- TASK SET
(1) Change "R1" to "Reviewer 1" in the passage of the rebuttal starting at "1. Meaningful motivations" and ending at "the final version.", then write out that passage.
(2) Answer these questions from the rebuttal:
(a) Which reviewer called the methodology "sound and innovative"?
(b) What does the legend in Figure 1 give descriptions of?
(c) What will be done with Figure 1 in the final version?
--- SOURCE EXTRACT Enclosed Below ---
Thanks to meta-reviewer and all reviewers for recognizing the strengths of our paper (“All reviewers praised the methodology, … the compelling and competitive results”).

  1. Meaningful motivations (“Well-motivated”-R1).
  2. Novel innovations (“The methodology is sound and innovative”-R1).
  3. Substantial improvements (“Results are compelling and show rather competitive results”-R1, “The experimental design is comprehensive and the reported results are of high quality, the contributions are incremental”-R2, “The problem setup is interesting, and the idea seems to demonstrate significant improvement”-R3).
  4. Good writing (“My concerns with this manuscript are very small, as I did consider this to be an interesting read and a well-written”-R1).

All the constructive suggestions will be adopted and the writing will be checked carefully in the final version.

-The questions are clarified:

Q1: “Figure 1 could be re-drawn or more clearly explained, as it currently does not effectively aid comprehension of the method”-R2, “The method figure (figure 1) is difficult to follow with the clarity in method section”-R3. A1: Thank you for your valuable advices, we are very sorry for the trouble caused to your reading. The legend in Figure 1 provides the descriptions of network inputs, outputs, important methods and parameters. To make our method easier to understand, we will redraw Figure 1 in the final version and describe the method flow in a more direct and effective way.
--- End of Enclosed SOURCE EXTRACT ---
--- DATASET Enclosed Below ---
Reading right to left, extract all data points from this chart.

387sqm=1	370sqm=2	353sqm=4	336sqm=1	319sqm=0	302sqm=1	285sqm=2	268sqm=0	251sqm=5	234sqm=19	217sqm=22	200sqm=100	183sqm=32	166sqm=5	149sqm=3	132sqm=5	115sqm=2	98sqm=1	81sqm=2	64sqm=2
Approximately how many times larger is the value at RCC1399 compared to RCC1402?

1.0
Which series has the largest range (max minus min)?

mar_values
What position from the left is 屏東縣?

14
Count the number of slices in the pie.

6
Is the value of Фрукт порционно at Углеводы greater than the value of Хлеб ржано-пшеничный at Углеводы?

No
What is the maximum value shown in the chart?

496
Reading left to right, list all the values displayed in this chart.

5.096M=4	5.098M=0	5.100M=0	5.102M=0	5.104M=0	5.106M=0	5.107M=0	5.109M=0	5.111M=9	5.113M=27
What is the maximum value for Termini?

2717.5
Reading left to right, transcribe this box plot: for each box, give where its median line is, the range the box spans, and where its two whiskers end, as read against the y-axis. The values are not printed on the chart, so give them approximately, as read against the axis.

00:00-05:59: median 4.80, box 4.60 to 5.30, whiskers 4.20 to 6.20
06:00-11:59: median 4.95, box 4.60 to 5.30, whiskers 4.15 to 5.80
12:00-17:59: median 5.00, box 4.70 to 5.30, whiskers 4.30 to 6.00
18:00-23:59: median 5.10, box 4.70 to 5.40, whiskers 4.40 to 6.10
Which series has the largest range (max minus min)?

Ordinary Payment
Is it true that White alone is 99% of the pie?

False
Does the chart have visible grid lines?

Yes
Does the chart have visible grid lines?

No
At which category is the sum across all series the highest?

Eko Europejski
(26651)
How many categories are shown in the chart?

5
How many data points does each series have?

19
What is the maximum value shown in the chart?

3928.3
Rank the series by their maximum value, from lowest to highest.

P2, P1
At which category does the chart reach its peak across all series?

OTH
--- End of Enclosed DATASET ---
- ANSWERS TO THIS EXERCISE
(1)
1. Meaningful motivations (“Well-motivated”-Reviewer 1).
  2. Novel innovations (“The methodology is sound and innovative”-Reviewer 1).
  3. Substantial improvements (“Results are compelling and show rather competitive results”-Reviewer 1, “The experimental design is comprehensive and the reported results are of high quality, the contributions are incremental”-R2, “The problem setup is interesting, and the idea seems to demonstrate significant improvement”-R3).
  4. Good writing (“My concerns with this manuscript are very small, as I did consider this to be an interesting read and a well-written”-Reviewer 1).

All the constructive suggestions will be adopted and the writing will be checked carefully in the final version.

(2)
(a) R1.
(b) The network inputs, outputs, important methods and parameters.
(c) It will be redrawn, and the method flow will be described in a more direct and effective way.